## Description of the task
Pull every line that holds the word "were" from the entries.
(Source material begins)
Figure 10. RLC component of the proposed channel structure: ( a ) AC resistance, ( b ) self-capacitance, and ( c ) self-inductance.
(Source material ends)
(Source material begins)
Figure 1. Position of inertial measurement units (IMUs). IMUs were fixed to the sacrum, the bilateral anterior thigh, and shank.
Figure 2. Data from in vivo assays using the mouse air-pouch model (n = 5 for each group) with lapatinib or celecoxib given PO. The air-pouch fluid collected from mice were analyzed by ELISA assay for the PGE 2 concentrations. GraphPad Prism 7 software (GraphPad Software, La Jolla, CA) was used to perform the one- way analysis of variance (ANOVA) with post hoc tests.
(Source material ends)
## Answer section
Figure 1. Position of inertial measurement units (IMUs). IMUs were fixed to the sacrum, the bilateral anterior thigh, and shank.
Figure 2. Data from in vivo assays using the mouse air-pouch model (n = 5 for each group) with lapatinib or celecoxib given PO. The air-pouch fluid collected from mice were analyzed by ELISA assay for the PGE 2 concentrations. GraphPad Prism 7 software (GraphPad Software, La Jolla, CA) was used to perform the one- way analysis of variance (ANOVA) with post hoc tests.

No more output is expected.